Cancer Bromance - Stefano Brucone
There is often a lot of fun to be had in reducing films down to a one sentence pitch, stripping them of their context and inviting people to judge them based on little more than ten words. Thus, Pretty Woman is the heart-warming story of a millionaire who has sex with a prostitute. Or Dirty Dancing, the tale of an ageing dance instructor who seduces an underage girl. With 50/50, the makers have really done it for us. It is a comedy about cancer.
Although it is by no means rare for Hollywood to deal with cancer, it is unusual for it to get such central billing. Usually it affects the people four or five names down the credits: the mother or the friend but rarely the main character. Given that we tend to see ourselves as the stars of our own lives, it is perhaps one of the reasons why 50/50 is an often uncomfortable viewing experience. The randomness and impartiality of cancer is all too evident.
Gordon-Levitt plays a young man in the prime of his life who is diagnosed with cancer and given the odds that make up the title of the film. Gordon-Levitt has a difficult task. His character is not entirely sympathetic and he goes through a wide range of emotions in response to his diagnosis. Gordon-Levitt is at his best when portraying the frustrated helplessness that he is often reduced to. His character is something of a control freak and as the film develops, his growing powerlessness begins to overwhelm him. This is particularly evident in one scene when he is being sedated in preparation for surgery. The sense of panic Gordon-Levitt is able to convey is painfully real and devastating to watch.
The weight of this dramatic tension is lessened by the presence of Seth Rogen, whose character is almost single-handedly responsible for the comedic elements.
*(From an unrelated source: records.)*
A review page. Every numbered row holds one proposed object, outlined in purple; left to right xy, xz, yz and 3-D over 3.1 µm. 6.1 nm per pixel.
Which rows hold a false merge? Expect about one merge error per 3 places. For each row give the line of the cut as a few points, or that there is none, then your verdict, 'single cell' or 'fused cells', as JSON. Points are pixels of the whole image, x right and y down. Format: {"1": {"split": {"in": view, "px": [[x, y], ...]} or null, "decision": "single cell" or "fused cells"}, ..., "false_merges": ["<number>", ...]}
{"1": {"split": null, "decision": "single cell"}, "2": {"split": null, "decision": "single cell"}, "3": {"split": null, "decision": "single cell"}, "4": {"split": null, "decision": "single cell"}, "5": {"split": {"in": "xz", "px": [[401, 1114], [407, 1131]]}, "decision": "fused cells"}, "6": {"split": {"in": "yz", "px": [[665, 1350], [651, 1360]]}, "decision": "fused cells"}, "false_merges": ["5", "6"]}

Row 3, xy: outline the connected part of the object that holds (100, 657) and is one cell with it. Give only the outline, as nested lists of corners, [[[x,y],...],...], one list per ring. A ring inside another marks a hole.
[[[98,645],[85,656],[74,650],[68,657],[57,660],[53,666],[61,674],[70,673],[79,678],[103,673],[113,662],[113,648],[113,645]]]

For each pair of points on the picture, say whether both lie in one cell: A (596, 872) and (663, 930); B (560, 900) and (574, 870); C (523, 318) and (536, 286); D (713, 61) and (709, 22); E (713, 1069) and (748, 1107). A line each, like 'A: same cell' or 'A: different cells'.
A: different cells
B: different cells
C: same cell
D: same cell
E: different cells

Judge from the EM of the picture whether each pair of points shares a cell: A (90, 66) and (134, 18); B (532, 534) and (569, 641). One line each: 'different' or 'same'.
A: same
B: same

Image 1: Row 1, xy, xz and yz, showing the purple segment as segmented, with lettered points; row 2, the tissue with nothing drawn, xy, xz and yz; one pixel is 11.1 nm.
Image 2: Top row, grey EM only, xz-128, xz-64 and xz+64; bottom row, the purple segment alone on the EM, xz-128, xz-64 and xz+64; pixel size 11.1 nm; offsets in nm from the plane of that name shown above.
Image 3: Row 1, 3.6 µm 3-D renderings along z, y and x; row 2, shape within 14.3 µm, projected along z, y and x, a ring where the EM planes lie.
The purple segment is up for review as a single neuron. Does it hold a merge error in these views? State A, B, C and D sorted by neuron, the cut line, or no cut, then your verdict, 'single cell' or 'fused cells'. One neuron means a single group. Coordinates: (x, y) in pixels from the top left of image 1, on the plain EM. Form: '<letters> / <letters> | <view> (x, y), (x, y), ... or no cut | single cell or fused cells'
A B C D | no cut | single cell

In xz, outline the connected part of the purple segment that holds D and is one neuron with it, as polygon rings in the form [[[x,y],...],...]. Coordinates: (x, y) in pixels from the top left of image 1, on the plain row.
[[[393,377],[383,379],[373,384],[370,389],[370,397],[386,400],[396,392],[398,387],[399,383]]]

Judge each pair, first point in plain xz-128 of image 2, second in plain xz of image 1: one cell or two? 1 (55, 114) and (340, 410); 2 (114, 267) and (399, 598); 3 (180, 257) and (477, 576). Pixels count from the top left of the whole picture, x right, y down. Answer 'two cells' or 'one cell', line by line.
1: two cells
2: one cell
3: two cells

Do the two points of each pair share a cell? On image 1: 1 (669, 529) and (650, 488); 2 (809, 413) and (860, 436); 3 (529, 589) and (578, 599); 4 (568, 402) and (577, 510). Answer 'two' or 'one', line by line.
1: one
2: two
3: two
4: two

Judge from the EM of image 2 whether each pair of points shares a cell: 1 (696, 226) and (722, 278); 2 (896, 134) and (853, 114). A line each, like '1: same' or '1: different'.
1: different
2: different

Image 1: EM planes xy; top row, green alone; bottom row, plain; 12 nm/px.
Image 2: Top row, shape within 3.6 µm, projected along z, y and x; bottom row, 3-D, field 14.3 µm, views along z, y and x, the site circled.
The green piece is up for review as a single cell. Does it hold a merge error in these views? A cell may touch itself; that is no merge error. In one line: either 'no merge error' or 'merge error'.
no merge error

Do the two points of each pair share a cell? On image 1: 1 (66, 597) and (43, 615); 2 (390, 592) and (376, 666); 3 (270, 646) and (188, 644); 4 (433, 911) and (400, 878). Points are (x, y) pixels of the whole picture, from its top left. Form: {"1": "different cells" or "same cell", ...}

He plays his usual character, a lovable stoner, who is not afraid to realise the potential power cancer can have in attracting women. It is nicely played and is a well-studied observation of the ways in which men support one another, banter taking the place of long heart to hearts.
The film has a number of flaws. For a start, the characters on the periphery are often two dimensional, none more so than the doctor who delivers the diagnosis in a manner that stretches credulity. And the film shies away from some of the harder to take aspects of cancer.
However, this is a film that relies on performances and Rogen and Gordon-Levitt are both believable and ultimately, likeable. In the end, it is not so much a comedy about cancer but rather a bromance about cancer. Recommended.